As in other historical processes, a relatively high variety existing at the processes’ start declined during that processes' course. As a systemic phenomenon, such a pattern has been observed in the late 1970ies already, in investigations of the emergence of city-states and related historical phenomena (Pfeiffer 1978). The general pattern underlying such processes was that a rich variety of entities present at the start of the process – e.g., of city-states in early Sumer (Sumer was an ancient civilization and historical region in southern Mesopotamia during the Chalcolithic and Early Bronze Age.), of enterprises at the beginning of industrialization, of cultures before globalization – was increasingly narrowed, due to factors generating certain path dependencies the process in question had to follow, in its further course. An important variant of such processes was that a cultural and economic variety present at the start of a process consequently declined, sometimes even up to the point where the society in question doomed; as recent investigations of the matter reveal, comparing different cultures and historical times (Diamond 2005).
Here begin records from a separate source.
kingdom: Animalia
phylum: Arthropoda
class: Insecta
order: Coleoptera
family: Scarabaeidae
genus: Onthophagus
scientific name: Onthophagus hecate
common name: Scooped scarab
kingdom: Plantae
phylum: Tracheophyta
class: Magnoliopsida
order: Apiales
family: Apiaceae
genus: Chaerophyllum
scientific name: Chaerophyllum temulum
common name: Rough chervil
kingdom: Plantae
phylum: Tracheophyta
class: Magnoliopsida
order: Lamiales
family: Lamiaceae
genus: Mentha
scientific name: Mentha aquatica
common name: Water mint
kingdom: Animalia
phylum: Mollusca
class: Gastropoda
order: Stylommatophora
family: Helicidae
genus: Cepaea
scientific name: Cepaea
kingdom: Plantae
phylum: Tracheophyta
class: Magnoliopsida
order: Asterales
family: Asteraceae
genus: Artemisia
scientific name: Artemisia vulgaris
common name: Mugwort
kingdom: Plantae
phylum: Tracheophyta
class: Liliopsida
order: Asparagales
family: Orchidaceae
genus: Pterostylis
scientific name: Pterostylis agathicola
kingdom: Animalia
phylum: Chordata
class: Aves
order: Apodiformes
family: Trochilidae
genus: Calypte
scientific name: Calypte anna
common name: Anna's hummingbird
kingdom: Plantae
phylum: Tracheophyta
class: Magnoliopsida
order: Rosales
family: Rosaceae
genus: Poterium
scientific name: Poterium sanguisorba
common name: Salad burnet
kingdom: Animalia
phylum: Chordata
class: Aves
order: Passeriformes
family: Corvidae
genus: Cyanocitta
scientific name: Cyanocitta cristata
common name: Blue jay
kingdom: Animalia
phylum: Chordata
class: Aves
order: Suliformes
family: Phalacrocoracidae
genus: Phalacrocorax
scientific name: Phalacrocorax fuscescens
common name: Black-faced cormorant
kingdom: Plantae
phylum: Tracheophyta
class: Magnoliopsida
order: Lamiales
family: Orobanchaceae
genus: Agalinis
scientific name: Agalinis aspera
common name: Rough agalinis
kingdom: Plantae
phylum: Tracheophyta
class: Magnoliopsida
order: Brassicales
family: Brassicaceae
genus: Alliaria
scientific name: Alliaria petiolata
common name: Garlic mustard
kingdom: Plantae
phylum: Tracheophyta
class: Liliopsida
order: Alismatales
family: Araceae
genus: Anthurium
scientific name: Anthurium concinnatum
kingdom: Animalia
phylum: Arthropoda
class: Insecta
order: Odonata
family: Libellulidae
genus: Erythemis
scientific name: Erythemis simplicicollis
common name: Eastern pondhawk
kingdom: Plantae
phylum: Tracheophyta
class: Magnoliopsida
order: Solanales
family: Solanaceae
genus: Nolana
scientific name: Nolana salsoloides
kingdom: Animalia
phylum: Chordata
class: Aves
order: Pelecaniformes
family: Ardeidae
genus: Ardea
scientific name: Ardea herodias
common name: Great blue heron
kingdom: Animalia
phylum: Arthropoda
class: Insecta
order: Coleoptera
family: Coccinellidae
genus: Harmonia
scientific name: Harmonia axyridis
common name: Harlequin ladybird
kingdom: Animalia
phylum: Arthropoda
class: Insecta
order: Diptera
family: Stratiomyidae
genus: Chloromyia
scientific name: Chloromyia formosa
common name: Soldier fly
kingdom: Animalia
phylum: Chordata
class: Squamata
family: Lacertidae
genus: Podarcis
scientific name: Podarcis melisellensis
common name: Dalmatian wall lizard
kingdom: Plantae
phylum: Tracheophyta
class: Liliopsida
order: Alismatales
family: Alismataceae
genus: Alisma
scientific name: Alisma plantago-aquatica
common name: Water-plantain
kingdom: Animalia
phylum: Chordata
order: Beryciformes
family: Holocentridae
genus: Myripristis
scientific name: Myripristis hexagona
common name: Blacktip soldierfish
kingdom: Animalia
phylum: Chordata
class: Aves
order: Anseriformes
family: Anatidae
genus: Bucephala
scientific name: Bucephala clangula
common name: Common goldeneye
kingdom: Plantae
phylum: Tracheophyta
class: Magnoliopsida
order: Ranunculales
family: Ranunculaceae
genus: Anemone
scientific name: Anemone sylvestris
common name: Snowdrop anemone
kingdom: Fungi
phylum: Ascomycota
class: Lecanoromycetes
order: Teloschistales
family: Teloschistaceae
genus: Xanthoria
At least as cultural variety is regarded, the process we postulate in our thesis seems to follow that very pattern; based on the premise that phenomena of cultural variety can too be addressed in terms of actual freedoms of user-specific possibilities. Our sketch of an evolutionary process focuses on computational devices which serve as frameworks for different ways of software-based information processing (referred to in the following as “systems”), of processors and last but not least, of “users”: the very individuals who should play the central role for those systems, according to their own advertisements.